If lack of women at high levels (and that is the point here – there are plenty of women in community theatre) is evident, then that is a sign that the ‘processes’ and attitudes are wrong, and need to be tackled. If there was a reasonable number of women at the appropriate level, there wouldn’t be the need for such action.
I agree that quotas alone can’t do it. I’m all for the kind of affirmative action that looks at the structural problems, networks and so on that form barriers to women making the leap to the upper echelons. But quotas while that is taking place seem okay to me.
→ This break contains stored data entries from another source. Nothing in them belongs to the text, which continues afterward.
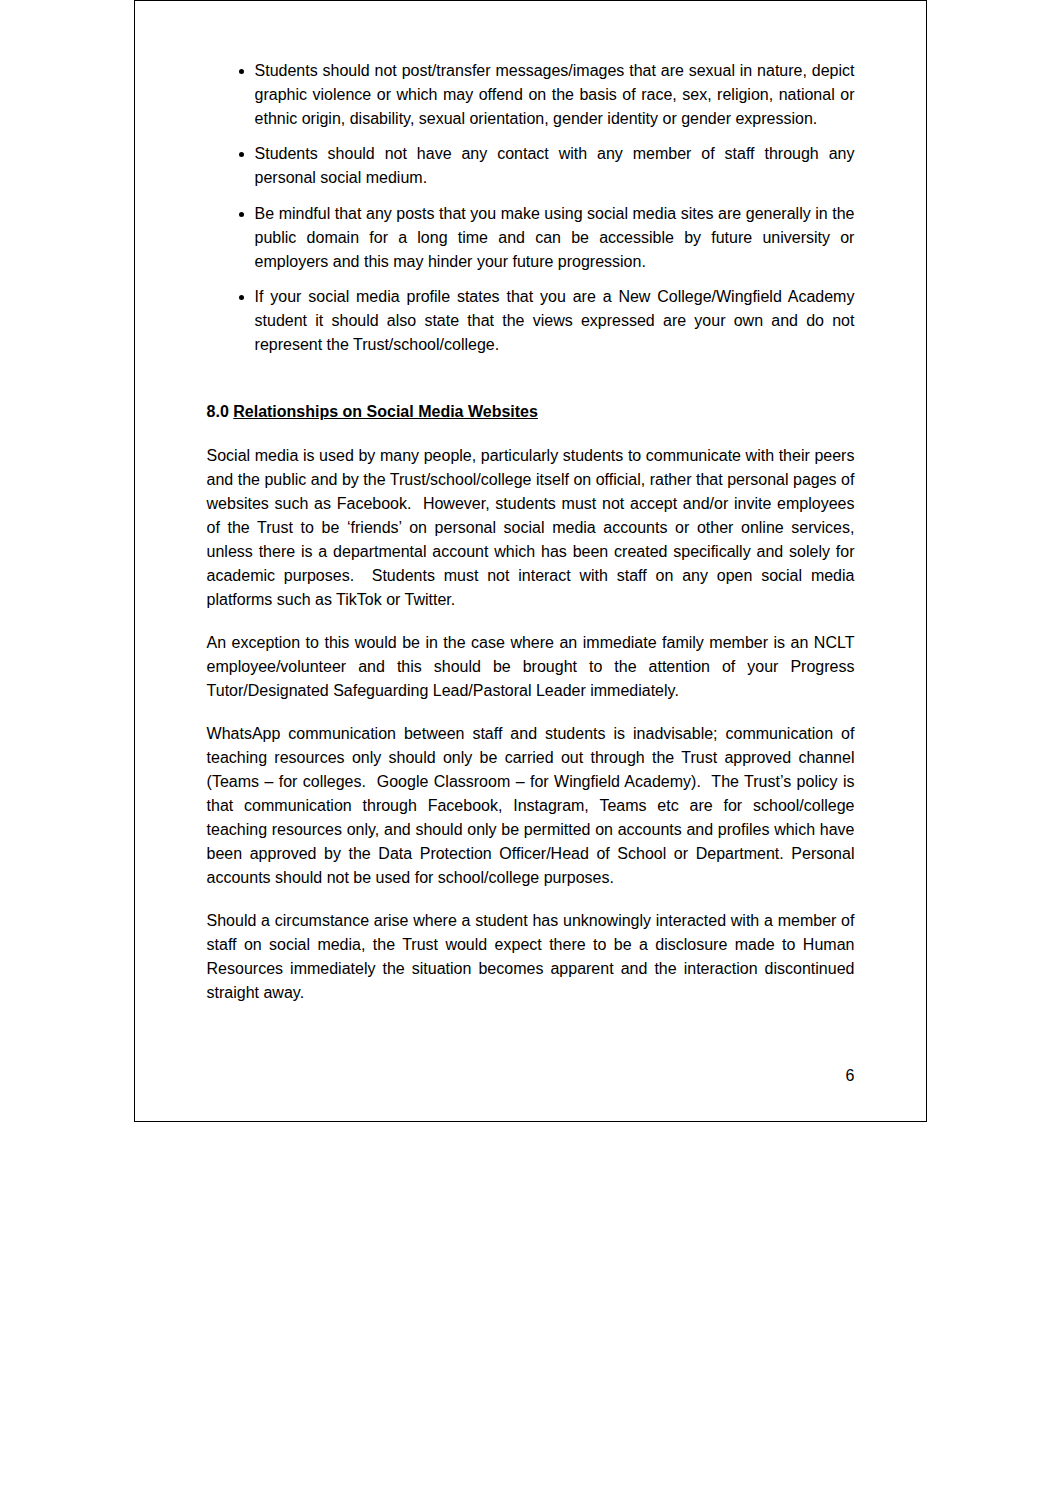Students should not post/transfer messages/images that are sexual in nature, depict graphic violence or which may offend on the basis of race, sex, religion, national or ethnic origin, disability, sexual orientation, gender identity or gender expression.
Students should not have any contact with any member of staff through any personal social medium.
Be mindful that any posts that you make using social media sites are generally in the public domain for a long time and can be accessible by future university or employers and this may hinder your future progression.
If your social media profile states that you are a New College/Wingfield Academy student it should also state that the views expressed are your own and do not represent the Trust/school/college.
8.0 Relationships on Social Media Websites
Social media is used by many people, particularly students to communicate with their peers and the public and by the Trust/school/college itself on official, rather that personal pages of websites such as Facebook. However, students must not accept and/or invite employees of the Trust to be ‘friends’ on personal social media accounts or other online services, unless there is a departmental account which has been created specifically and solely for academic purposes. Students must not interact with staff on any open social media platforms such as TikTok or Twitter.
An exception to this would be in the case where an immediate family member is an NCLT employee/volunteer and this should be brought to the attention of your Progress Tutor/Designated Safeguarding Lead/Pastoral Leader immediately.
WhatsApp communication between staff and students is inadvisable; communication of teaching resources only should only be carried out through the Trust approved channel (Teams – for colleges. Google Classroom – for Wingfield Academy). The Trust’s policy is that communication through Facebook, Instagram, Teams etc are for school/college teaching resources only, and should only be permitted on accounts and profiles which have been approved by the Data Protection Officer/Head of School or Department. Personal accounts should not be used for school/college purposes.
Should a circumstance arise where a student has unknowingly interacted with a member of staff on social media, the Trust would expect there to be a disclosure made to Human Resources immediately the situation becomes apparent and the interaction discontinued straight away.
6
There is plenty of female talent out there, and I’m sure it wouldn’t be too hard to ferret it out.
There’s a very pervasive view in the arts, which many feminists remain concerned about, that what women create is marginal in theme, while men’s art is concerned with universals and exists in the mainstream (what some feminists call the ‘malestream’).
It’s all part of the disastrous myth of post feminism — the belief that there’s no reason to be inclusive of women because they’ve had their say, and discrimination no longer exists. It’s this myth that has resulted in ABC television bringing viewers an almost exclusively male comedy line-up in the last few years. And, although two of the reporters are female, I had to stop watching Sunday Arts because I got so incensed at the roughly 80-20 per cent ratio of men to women in the visual arts. Local ABC Radio is also pretty appalling.
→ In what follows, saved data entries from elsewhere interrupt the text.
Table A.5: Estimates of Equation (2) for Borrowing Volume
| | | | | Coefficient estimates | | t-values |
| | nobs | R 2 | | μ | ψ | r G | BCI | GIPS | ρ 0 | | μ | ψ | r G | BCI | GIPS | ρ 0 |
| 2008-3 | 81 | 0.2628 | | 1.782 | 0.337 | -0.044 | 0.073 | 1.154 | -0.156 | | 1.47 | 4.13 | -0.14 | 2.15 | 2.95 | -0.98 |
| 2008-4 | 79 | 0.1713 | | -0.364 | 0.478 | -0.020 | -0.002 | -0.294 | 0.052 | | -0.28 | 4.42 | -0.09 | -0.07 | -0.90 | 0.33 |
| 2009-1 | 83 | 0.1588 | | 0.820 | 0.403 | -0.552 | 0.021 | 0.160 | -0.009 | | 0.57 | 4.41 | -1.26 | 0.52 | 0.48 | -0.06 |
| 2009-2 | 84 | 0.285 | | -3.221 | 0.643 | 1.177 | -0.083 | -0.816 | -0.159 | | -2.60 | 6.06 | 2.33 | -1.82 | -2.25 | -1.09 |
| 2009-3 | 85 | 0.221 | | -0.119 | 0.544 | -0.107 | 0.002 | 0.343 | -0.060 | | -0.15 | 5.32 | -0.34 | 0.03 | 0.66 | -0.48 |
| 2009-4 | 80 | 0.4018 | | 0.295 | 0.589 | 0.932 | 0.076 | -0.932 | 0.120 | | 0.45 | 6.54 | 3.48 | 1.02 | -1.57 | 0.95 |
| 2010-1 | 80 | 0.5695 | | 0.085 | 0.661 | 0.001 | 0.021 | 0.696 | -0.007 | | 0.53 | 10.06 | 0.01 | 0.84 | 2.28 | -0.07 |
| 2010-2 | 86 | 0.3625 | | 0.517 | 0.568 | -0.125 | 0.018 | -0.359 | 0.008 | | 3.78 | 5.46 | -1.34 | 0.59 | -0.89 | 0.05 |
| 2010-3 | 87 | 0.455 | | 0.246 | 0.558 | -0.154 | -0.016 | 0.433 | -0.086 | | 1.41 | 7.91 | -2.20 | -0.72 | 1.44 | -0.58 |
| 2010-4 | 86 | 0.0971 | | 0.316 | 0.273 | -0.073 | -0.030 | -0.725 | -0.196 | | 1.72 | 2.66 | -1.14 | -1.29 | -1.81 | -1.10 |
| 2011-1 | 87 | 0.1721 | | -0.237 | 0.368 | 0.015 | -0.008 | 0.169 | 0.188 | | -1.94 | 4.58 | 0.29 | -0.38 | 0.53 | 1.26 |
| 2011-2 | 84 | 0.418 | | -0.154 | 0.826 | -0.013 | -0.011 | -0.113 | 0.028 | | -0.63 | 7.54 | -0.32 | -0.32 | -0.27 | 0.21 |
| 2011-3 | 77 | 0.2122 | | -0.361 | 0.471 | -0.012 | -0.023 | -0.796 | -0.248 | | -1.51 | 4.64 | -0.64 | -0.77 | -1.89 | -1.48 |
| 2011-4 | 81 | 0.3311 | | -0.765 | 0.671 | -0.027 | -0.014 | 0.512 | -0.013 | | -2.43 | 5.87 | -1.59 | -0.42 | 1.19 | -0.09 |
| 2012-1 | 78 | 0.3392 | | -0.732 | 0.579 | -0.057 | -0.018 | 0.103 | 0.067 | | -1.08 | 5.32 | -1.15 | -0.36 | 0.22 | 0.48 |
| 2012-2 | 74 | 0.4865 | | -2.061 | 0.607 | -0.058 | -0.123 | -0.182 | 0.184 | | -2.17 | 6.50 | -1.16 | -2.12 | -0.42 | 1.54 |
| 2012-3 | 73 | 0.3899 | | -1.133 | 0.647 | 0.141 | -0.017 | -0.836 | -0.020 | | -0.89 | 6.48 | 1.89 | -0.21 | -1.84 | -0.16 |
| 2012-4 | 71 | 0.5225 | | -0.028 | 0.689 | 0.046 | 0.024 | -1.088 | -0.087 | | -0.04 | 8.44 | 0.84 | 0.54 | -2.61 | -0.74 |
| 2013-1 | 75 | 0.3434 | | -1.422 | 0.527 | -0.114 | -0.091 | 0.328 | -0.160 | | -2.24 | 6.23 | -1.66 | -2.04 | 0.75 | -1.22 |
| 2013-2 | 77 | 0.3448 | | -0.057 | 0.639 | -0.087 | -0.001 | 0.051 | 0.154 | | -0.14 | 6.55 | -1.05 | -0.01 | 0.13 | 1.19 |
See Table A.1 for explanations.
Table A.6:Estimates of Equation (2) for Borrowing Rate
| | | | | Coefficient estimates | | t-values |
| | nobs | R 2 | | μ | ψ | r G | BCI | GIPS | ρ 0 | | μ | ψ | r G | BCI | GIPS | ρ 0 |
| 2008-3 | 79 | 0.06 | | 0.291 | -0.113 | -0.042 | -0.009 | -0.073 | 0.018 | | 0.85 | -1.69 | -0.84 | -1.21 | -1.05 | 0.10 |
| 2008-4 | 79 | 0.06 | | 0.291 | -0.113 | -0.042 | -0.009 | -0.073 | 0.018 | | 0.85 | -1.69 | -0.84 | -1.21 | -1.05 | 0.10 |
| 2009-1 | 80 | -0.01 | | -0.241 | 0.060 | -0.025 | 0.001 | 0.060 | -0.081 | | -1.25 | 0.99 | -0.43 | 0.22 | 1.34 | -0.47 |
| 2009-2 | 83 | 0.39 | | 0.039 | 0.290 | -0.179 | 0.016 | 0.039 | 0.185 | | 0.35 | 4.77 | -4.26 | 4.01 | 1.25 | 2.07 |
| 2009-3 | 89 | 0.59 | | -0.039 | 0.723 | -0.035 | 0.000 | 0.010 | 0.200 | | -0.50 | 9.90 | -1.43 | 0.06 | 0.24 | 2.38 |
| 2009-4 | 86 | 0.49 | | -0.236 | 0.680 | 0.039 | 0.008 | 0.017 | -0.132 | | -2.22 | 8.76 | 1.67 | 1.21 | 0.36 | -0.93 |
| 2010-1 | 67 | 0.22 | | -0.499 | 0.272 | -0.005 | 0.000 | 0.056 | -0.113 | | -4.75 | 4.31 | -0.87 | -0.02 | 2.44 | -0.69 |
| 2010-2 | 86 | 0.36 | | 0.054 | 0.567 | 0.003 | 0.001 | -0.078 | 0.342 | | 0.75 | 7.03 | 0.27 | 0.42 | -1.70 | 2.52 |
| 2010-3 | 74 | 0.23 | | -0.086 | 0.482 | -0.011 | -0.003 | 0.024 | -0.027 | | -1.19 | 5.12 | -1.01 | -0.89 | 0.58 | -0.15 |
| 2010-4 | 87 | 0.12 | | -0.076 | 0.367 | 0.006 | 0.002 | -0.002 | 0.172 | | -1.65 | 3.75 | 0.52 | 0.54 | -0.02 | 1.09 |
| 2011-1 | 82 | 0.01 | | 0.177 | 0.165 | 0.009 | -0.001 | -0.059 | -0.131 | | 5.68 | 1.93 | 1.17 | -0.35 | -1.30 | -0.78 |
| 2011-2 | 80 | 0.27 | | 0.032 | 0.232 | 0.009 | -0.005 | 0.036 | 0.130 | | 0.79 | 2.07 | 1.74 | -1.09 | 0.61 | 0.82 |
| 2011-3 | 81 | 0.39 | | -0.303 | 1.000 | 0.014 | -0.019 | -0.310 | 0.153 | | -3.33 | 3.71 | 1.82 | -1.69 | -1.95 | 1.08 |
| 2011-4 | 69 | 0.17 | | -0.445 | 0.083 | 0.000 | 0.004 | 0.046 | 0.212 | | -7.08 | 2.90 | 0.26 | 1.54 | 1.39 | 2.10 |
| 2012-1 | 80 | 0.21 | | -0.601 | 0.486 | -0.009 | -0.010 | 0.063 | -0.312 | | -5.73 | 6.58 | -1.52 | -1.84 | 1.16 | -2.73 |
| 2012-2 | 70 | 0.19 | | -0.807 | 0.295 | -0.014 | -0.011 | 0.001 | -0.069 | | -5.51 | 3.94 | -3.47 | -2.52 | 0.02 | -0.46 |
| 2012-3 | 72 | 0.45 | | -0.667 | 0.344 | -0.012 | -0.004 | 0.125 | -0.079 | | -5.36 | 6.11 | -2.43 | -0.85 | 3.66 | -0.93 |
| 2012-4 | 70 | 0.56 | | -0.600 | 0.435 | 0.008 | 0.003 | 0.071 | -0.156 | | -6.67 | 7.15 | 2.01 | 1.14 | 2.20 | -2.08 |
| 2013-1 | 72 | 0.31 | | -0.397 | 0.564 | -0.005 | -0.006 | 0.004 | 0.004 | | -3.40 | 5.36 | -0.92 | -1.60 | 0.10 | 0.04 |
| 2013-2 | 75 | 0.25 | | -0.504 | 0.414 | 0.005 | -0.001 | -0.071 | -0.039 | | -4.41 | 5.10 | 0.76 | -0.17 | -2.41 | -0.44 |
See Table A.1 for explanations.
One thing your comment doesn’t address is the importance of women’s perspectives being presented on stage. The fact is a purely male perspective in all areas of the arts is deadly dull. It also tells women that they shouldn’t bother. Instead they should have more babies, and that’s exactly what they’re now doing in Australia — higher birth rates are correlated with job discrimination against women. And this at a time when the planet is running out of resources and we need to urgently cut population!
I presume the reason for that second, bigger laugh about young male bods piled up outside is the great unmentionable in this debate, which is Sydney supposed theatre’s gay mafia? The old joke around the luvvie traps being about this young, voluptuous aspiring female playwright who promises not to suck the director’s c*ck if he’ll at least read her new play…
It’d be nice if someone had the inside knowledge and bollix to discuss whether there’s any substance to this oft-muttered aside. A gay collegiate sub-culture can be the most viciously excluding misogynist male domain of all, and it comes with its own standing PC-based prophylactic against anti-descrimination criticism. I’ve flittered about the fringes of Sydney theatre enough to hear insiders chuckle about it again and again, and I reckon I’ve watched just enough new theatre (though not so much since dadhood) to detect a dreary-ish, (and I think) samey-ish, transgressive-sexual aesthetic heritage to (too?) much of it, one which doesn’t seem to have a terribly high opinion of women generally (certainly not women actors). OTOH it could just be my deeply-embedded homophobia as a fine upstanding straight white chap entirely comfortable with his red-blooded hetero-sexuality
and an entirely-innocent – I tell ya! – penchant for Turkish bathsand the short stories of W. Somerset Maughan. OTOOH…well, it’s just that the last time I was s*cking off the famous artistic director ——– ——— he did moan something like ‘Gracious, your writing really is improving, Jack…*gasp*…keep that up you saucy young catamite and I might take a look at your latest, after all…*gasp*…’Then again his skivvy had dropped down over my ears at the time, so I may well have been mistaken…O pray, anyone in luvviedom more informed: is there a gay mafia dominating Sydney’s cutting edge theatre, and if so, who is donned in (and up)? And is there a strain of gay-misogyny embarced in some quarters? And does it matter, anyway, if the work’s any good? And is the work any good? And do many women in the trade find the kind aesthetic/career path options such a mileau offers terribly interesting/attractive anyway, when there are such thriving, diverse and cetainly accessible alternative theatre cultures in Brizzy, Melbourne, Adelaide…even regions and suburban centres, these days…?
I was part of that panel. My rather different view of the discussion is is posted on my blog.
It seems worthwhile to point out that this (well documented and unarguable) gendered inequity is only a problem for the main stage companies. It is a different story in the independent theatres; and yes, colleges are training as many women directors as men, if not more.